Saved entries
┏━━
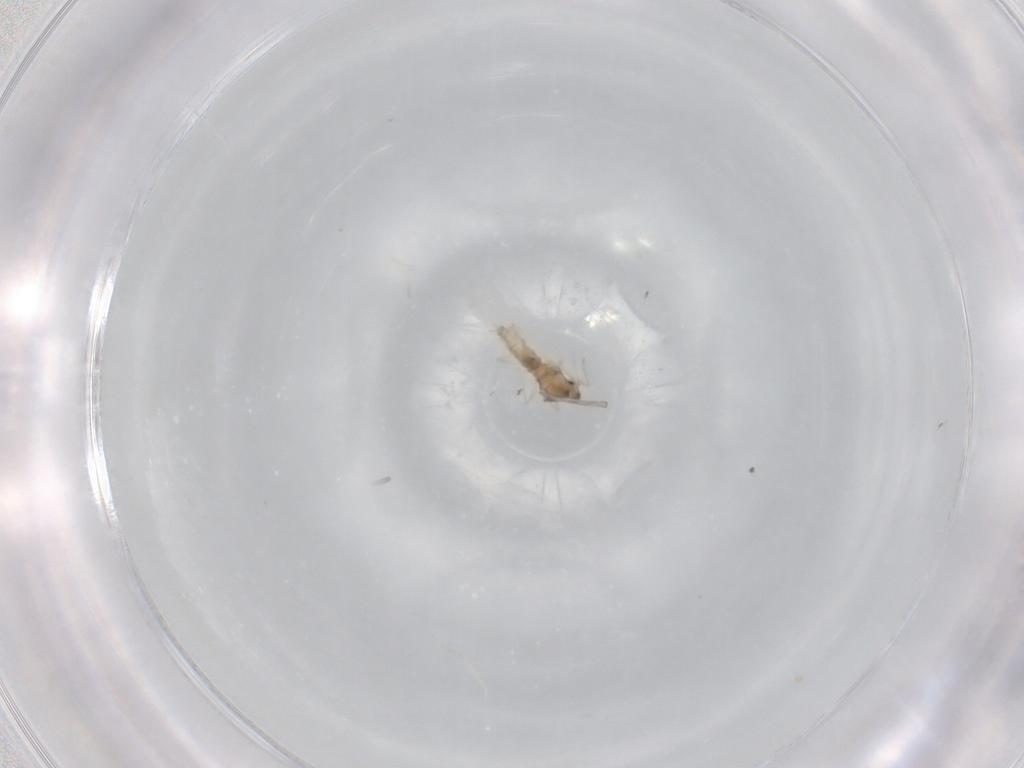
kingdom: Animalia
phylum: Arthropoda
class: Insecta
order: Diptera
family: Cecidomyiidae
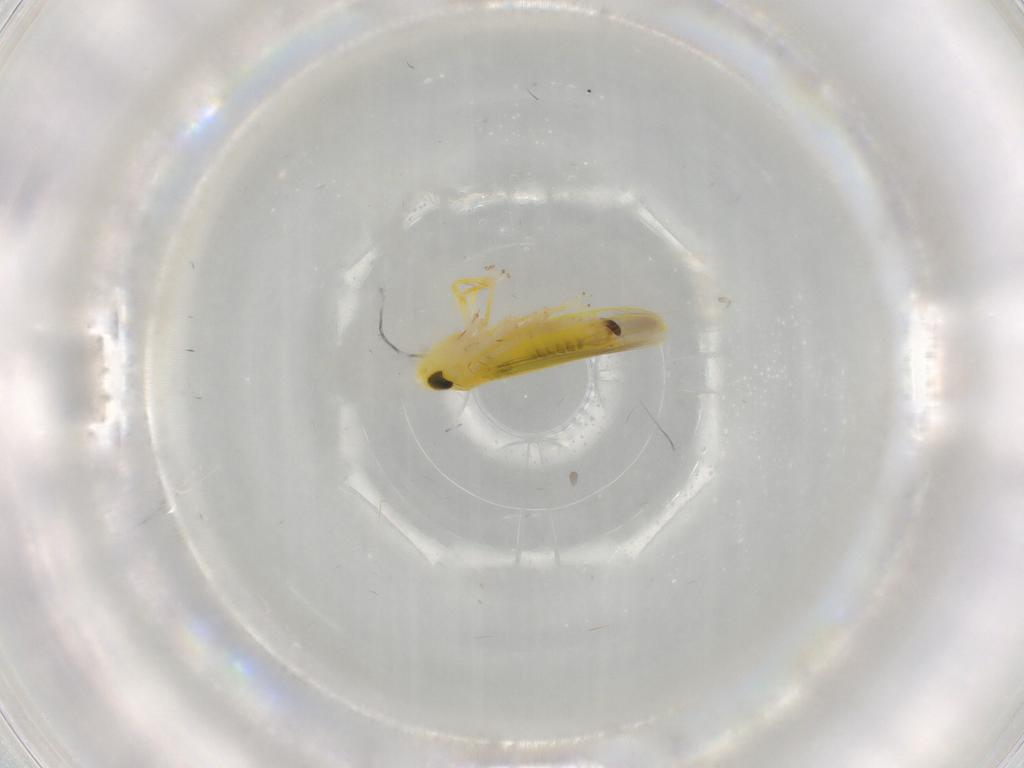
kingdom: Animalia
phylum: Arthropoda
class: Insecta
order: Hemiptera
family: Cicadellidae
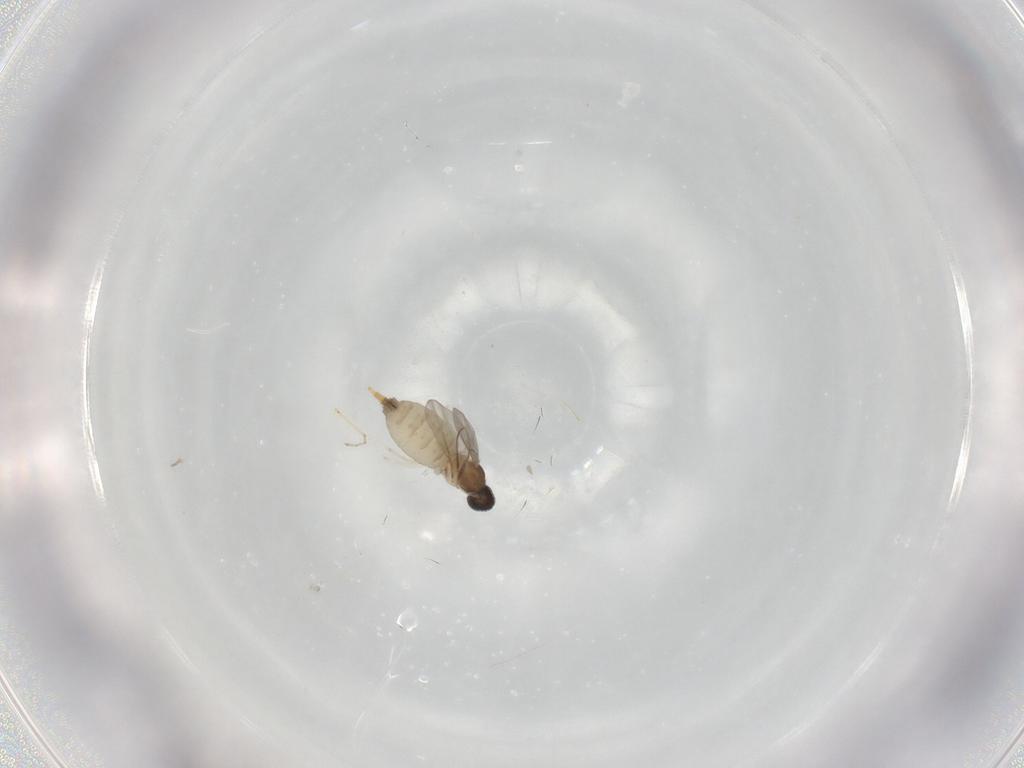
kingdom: Animalia
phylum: Arthropoda
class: Insecta
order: Diptera
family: Cecidomyiidae
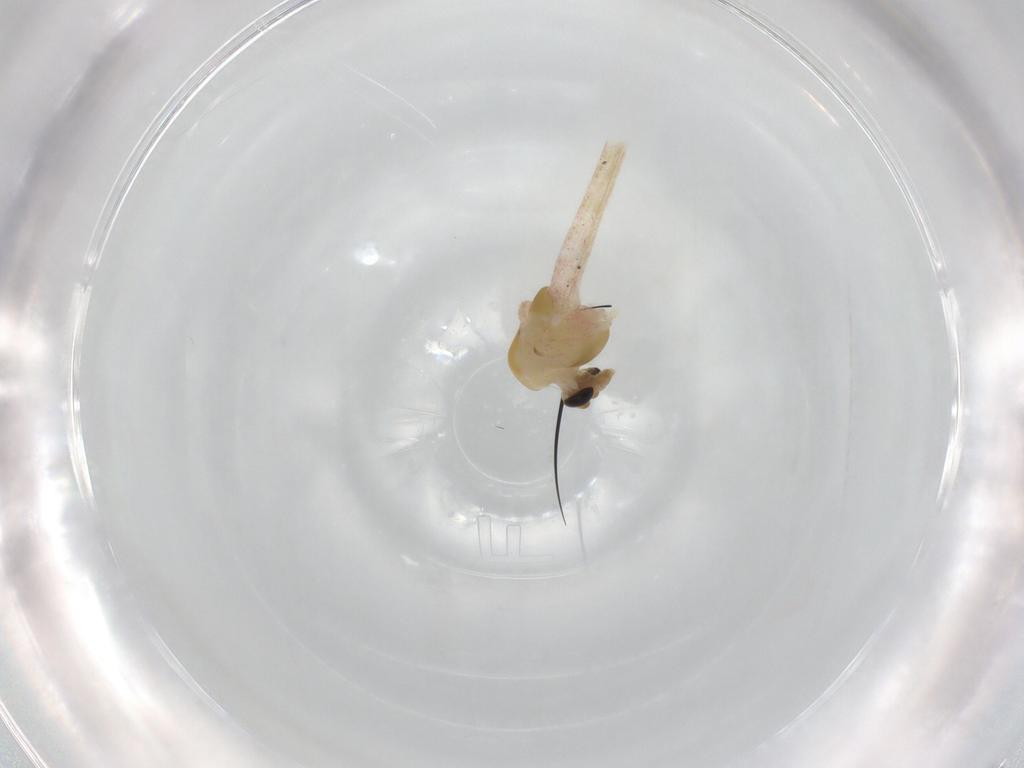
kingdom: Animalia
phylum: Arthropoda
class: Insecta
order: Diptera
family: Chironomidae
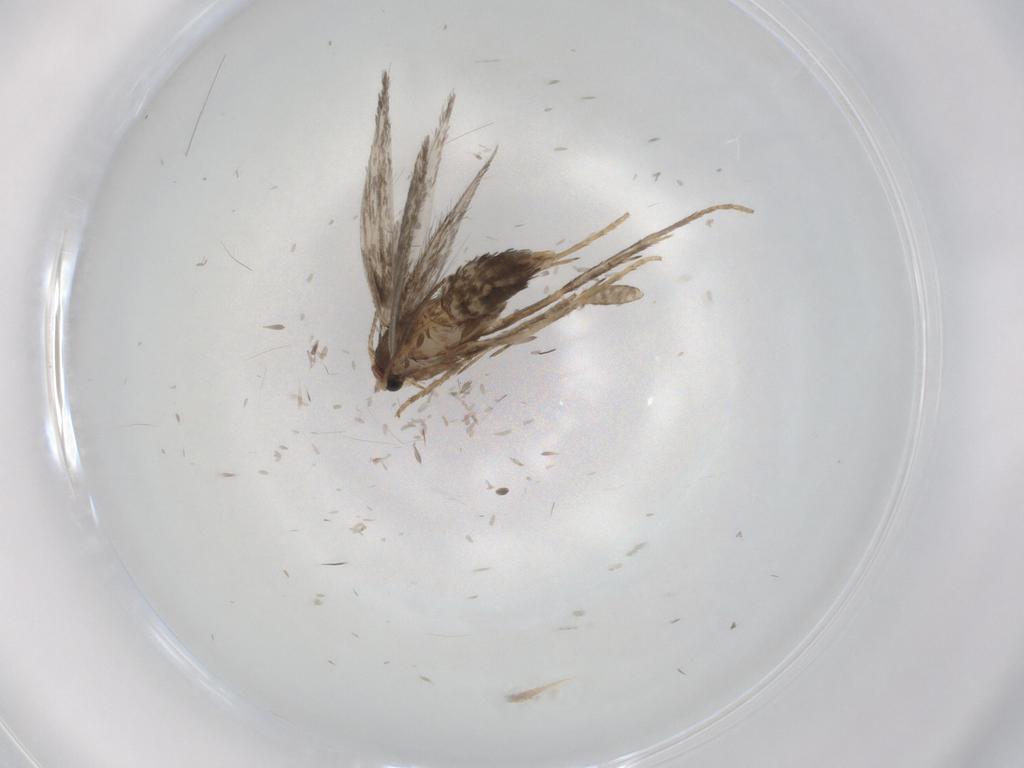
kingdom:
┗━━
_PROBLEM DETAILS:_ Give every line of the listing above as a numbered list, skipping any blank lines and leaving out the pictures.

_RESPONSE FOR THIS EXERCISE:_
1. kingdom: Animalia
2. phylum: Arthropoda
3. class: Insecta
4. order: Diptera
5. family: Cecidomyiidae
6. kingdom: Animalia
7. phylum: Arthropoda
8. class: Insecta
9. order: Hemiptera
10. family: Cicadellidae
11. kingdom: Animalia
12. phylum: Arthropoda
13. class: Insecta
14. order: Diptera
15. family: Cecidomyiidae
16. kingdom: Animalia
17. phylum: Arthropoda
18. class: Insecta
19. order: Diptera
20. family: Chironomidae
21. kingdom:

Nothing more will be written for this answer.